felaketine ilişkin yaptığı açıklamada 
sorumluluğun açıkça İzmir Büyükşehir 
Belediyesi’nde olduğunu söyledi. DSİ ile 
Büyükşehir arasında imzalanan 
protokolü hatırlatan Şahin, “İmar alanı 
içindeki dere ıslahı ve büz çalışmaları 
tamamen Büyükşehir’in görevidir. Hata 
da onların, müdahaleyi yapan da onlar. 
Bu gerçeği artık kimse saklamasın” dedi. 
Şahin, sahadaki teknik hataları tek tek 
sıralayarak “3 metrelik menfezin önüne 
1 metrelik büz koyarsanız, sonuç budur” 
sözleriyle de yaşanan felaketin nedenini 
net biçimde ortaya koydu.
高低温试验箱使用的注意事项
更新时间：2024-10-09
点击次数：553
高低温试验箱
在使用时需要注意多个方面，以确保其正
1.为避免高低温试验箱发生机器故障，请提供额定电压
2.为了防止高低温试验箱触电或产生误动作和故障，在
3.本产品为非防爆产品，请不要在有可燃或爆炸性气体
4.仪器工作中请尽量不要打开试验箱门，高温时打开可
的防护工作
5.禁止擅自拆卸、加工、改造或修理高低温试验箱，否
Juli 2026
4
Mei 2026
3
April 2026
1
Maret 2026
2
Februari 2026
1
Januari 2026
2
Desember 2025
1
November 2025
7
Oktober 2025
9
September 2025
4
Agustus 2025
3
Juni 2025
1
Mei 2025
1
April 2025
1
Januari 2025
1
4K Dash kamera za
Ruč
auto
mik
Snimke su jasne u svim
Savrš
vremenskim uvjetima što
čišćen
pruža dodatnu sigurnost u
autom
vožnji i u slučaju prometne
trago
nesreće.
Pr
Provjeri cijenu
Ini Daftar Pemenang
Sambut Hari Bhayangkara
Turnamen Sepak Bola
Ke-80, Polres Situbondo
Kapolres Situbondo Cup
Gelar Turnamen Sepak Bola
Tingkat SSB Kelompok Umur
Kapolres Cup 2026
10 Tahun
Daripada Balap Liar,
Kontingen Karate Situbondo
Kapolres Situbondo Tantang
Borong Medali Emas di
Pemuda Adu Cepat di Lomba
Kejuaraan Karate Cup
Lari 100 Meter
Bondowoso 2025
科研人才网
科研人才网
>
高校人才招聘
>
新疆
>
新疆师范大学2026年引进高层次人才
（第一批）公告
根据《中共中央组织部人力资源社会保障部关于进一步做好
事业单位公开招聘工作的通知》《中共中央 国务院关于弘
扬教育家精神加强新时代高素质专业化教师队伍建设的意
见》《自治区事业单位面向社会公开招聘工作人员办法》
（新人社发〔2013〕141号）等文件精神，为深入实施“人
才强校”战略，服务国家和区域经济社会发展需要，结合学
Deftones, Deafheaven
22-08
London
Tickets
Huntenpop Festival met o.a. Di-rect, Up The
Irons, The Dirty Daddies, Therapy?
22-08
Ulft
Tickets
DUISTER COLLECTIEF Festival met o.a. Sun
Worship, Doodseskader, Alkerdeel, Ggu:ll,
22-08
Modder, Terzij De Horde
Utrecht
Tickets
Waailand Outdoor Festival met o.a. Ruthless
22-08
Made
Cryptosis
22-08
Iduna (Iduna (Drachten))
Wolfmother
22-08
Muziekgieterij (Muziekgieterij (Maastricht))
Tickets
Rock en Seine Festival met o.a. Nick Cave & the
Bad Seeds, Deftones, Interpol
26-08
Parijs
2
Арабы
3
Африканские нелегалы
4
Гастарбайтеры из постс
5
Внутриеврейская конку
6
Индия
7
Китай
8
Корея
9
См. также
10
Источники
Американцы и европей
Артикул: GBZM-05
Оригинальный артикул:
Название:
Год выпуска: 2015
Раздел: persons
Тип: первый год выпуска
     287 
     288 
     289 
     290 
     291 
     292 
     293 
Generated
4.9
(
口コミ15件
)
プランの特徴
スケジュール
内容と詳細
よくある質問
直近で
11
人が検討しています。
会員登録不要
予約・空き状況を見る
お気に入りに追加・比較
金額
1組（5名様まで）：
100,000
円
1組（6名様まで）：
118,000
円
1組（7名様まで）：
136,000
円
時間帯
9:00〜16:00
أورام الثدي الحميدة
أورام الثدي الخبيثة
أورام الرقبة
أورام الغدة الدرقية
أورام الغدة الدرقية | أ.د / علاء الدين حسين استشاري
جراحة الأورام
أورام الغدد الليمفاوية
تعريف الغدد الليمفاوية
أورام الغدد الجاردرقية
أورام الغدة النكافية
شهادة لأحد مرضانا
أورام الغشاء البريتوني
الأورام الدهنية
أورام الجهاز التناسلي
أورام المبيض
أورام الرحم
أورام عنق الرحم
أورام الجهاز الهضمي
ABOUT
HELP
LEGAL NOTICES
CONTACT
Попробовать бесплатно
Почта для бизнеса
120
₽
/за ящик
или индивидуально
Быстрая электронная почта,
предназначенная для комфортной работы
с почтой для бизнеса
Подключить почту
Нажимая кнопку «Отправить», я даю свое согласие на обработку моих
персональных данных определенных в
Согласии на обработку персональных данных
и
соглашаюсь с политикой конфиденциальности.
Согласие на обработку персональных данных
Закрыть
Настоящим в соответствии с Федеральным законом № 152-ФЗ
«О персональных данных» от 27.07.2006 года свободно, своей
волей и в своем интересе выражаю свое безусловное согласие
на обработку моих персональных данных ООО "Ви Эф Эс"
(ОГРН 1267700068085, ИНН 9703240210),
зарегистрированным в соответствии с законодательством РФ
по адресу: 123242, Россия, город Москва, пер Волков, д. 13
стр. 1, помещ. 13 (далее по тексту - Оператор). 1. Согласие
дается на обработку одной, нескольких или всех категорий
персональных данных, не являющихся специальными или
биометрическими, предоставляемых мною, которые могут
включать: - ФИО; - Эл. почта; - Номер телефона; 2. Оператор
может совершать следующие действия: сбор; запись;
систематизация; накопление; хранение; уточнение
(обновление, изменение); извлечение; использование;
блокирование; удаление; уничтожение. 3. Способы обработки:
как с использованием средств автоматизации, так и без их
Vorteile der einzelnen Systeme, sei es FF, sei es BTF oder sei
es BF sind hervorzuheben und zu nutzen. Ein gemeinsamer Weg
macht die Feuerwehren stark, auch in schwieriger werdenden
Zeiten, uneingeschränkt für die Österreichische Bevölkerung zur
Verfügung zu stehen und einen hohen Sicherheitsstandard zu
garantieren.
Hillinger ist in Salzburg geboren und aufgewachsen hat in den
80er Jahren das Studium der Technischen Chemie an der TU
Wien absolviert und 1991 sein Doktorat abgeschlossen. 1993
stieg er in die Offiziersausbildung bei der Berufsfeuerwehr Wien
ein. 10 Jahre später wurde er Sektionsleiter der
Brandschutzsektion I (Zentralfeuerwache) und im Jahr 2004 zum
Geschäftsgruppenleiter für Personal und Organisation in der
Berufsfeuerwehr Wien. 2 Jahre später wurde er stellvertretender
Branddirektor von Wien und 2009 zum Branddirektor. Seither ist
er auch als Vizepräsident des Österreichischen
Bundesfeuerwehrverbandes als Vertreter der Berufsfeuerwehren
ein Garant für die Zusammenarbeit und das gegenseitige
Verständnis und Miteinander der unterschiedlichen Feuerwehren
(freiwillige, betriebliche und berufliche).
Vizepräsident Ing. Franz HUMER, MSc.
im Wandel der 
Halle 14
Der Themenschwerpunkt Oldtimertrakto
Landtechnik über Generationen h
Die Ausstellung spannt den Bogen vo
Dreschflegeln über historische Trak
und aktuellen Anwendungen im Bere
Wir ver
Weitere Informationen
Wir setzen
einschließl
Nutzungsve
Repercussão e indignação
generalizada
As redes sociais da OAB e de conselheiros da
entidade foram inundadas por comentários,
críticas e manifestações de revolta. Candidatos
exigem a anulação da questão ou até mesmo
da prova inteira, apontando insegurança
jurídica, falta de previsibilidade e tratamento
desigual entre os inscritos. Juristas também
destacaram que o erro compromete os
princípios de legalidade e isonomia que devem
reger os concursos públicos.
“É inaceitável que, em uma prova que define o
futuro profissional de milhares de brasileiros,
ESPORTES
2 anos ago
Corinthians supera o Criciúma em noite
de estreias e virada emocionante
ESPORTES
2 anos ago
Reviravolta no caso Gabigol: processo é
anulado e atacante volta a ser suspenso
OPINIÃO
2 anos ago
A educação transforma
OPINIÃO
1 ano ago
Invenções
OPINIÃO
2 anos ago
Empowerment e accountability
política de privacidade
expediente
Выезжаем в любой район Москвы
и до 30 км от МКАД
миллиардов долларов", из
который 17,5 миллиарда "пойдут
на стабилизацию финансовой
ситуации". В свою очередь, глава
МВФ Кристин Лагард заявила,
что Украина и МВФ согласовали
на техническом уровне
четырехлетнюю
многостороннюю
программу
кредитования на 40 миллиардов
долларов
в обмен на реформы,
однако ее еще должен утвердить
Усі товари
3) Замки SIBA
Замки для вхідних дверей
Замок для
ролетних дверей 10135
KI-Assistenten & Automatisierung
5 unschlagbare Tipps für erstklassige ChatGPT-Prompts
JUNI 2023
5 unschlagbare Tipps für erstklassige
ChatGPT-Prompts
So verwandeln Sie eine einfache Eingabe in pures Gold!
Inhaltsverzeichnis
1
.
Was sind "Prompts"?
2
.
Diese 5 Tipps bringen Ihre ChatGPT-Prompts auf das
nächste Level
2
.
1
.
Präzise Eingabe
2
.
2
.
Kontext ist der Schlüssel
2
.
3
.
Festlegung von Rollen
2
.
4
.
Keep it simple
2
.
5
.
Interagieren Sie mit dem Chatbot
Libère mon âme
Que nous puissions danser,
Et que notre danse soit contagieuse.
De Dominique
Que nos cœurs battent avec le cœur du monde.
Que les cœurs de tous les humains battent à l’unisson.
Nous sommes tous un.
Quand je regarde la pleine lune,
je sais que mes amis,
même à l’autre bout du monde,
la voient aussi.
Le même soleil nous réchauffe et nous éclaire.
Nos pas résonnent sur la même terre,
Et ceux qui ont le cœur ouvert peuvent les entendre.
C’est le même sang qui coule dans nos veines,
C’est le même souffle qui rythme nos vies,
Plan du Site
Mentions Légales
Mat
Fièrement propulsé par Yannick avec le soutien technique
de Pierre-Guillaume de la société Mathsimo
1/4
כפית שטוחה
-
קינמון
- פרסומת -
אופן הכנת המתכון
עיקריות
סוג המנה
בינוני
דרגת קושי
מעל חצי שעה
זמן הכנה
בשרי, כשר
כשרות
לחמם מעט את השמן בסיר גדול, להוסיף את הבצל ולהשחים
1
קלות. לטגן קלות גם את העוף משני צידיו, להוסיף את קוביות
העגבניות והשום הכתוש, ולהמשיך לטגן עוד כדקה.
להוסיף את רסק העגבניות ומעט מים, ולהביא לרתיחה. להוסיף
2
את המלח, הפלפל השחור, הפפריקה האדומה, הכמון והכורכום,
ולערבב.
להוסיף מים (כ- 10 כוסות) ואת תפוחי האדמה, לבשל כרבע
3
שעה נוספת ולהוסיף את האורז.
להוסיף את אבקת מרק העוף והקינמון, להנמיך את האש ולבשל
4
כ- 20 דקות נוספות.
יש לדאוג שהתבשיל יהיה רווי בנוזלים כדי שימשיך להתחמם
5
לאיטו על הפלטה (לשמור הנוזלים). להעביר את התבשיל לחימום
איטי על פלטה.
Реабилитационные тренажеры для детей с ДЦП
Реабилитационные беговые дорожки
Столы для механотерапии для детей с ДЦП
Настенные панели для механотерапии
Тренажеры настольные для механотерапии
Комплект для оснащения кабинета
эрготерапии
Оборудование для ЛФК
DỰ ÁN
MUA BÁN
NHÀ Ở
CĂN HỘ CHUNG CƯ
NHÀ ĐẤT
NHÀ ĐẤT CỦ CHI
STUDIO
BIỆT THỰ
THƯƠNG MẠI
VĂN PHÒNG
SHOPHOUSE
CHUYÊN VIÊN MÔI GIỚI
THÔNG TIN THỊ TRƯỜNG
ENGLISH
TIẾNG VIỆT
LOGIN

**Request:** Once you reach the line with "metrelik menfezin önüne" in the data above, copy it and every line after it exactly, up to and including the line with "Huntenpop Festival met o.a. Di-rect, Up The".

**Problem solution:**
sıralayarak “3 metrelik menfezin önüne 
1 metrelik büz koyarsanız, sonuç budur” 
sözleriyle de yaşanan felaketin nedenini 
net biçimde ortaya koydu.
高低温试验箱使用的注意事项
更新时间：2024-10-09
点击次数：553
高低温试验箱
在使用时需要注意多个方面，以确保其正
1.为避免高低温试验箱发生机器故障，请提供额定电压
2.为了防止高低温试验箱触电或产生误动作和故障，在
3.本产品为非防爆产品，请不要在有可燃或爆炸性气体
4.仪器工作中请尽量不要打开试验箱门，高温时打开可
的防护工作
5.禁止擅自拆卸、加工、改造或修理高低温试验箱，否
Juli 2026
4
Mei 2026
3
April 2026
1
Maret 2026
2
Februari 2026
1
Januari 2026
2
Desember 2025
1
November 2025
7
Oktober 2025
9
September 2025
4
Agustus 2025
3
Juni 2025
1
Mei 2025
1
April 2025
1
Januari 2025
1
4K Dash kamera za
Ruč
auto
mik
Snimke su jasne u svim
Savrš
vremenskim uvjetima što
čišćen
pruža dodatnu sigurnost u
autom
vožnji i u slučaju prometne
trago
nesreće.
Pr
Provjeri cijenu
Ini Daftar Pemenang
Sambut Hari Bhayangkara
Turnamen Sepak Bola
Ke-80, Polres Situbondo
Kapolres Situbondo Cup
Gelar Turnamen Sepak Bola
Tingkat SSB Kelompok Umur
Kapolres Cup 2026
10 Tahun
Daripada Balap Liar,
Kontingen Karate Situbondo
Kapolres Situbondo Tantang
Borong Medali Emas di
Pemuda Adu Cepat di Lomba
Kejuaraan Karate Cup
Lari 100 Meter
Bondowoso 2025
科研人才网
科研人才网
>
高校人才招聘
>
新疆
>
新疆师范大学2026年引进高层次人才
（第一批）公告
根据《中共中央组织部人力资源社会保障部关于进一步做好
事业单位公开招聘工作的通知》《中共中央 国务院关于弘
扬教育家精神加强新时代高素质专业化教师队伍建设的意
见》《自治区事业单位面向社会公开招聘工作人员办法》
（新人社发〔2013〕141号）等文件精神，为深入实施“人
才强校”战略，服务国家和区域经济社会发展需要，结合学
Deftones, Deafheaven
22-08
London
Tickets
Huntenpop Festival met o.a. Di-rect, Up The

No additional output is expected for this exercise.